> _Source document_:
....................

The bill calls for the creation of a government fund to be established and run by the Department of Housing and Urban Development where landlords can go to recoup crushing rental income losses. Here's the kicker: They'll only qualify for relief if they accept a laundry list of misguided requirements such as a five-year rent freeze and other over-the-top demands only a radical liberal or card-carrying socialist could love.

Some of these extreme demands require landlords to be barred from refusing to rent to ex-convicts, those with bad credit histories or illegal immigrants.

It's worth stating the obvious that if landlords don't get paid by their tenants, then they will no longer have the funds available to do maintenance repairs or other needed property improvements. It also doesn't protect tenants, or society, if landlords go broke and have to default on their loans. Apartment buildings could go into foreclosure, teeing up another banking crisis.

....................

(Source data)
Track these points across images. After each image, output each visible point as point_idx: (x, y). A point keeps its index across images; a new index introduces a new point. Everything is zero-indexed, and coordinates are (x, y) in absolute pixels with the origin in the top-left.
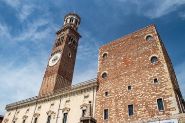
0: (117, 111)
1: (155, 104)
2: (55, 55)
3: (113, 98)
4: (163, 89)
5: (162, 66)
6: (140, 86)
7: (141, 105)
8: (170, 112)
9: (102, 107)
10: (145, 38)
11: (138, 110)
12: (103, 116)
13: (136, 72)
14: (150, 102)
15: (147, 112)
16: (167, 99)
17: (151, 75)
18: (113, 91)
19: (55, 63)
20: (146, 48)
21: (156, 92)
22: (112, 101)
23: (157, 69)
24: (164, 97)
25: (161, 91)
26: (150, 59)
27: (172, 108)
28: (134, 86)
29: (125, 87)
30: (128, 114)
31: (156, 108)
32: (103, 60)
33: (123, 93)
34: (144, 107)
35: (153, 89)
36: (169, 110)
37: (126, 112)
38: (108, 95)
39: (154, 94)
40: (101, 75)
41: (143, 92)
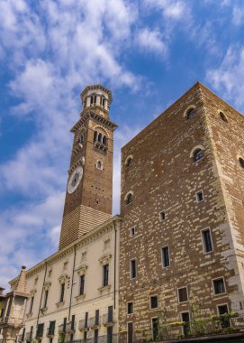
0: (147, 260)
1: (200, 241)
2: (75, 172)
3: (141, 237)
4: (210, 212)
5: (209, 167)
6: (177, 210)
7: (179, 245)
8: (222, 254)
9: (127, 257)
10: (185, 115)
11: (175, 256)
12: (130, 272)
13: (171, 185)
14: (191, 238)
15: (187, 257)
16: (218, 228)
17: (192, 187)
18: (141, 226)
19: (76, 187)
20: (186, 135)
21: (201, 217)
22: (139, 243)
23: (202, 173)
24: (213, 226)
25: (207, 215)
26: (191, 156)
27: (224, 246)
28: (169, 211)
29: (156, 215)
30: (162, 264)
31: (200, 248)
32: (127, 171)
33: (153, 228)
34: (183, 248)
35: (196, 213)
36: (220, 250)
37: (159, 260)
38: (136, 233)
39: (197, 223)
40: (126, 198)
41: (182, 221)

....................

> _What to work on_:
A) List every requirement that the passage on the housing bill specifically names as a condition landlords must accept to qualify for relief.
B) According to the passage on the housing bill, which government department would set up and run the fund for landlords?

> _Solutions per task_:
A)
- A five-year rent freeze
- Not refusing to rent to ex-convicts
- Not refusing to rent to people with bad credit histories
- Not refusing to rent to illegal immigrants

B) The Department of Housing and Urban Development.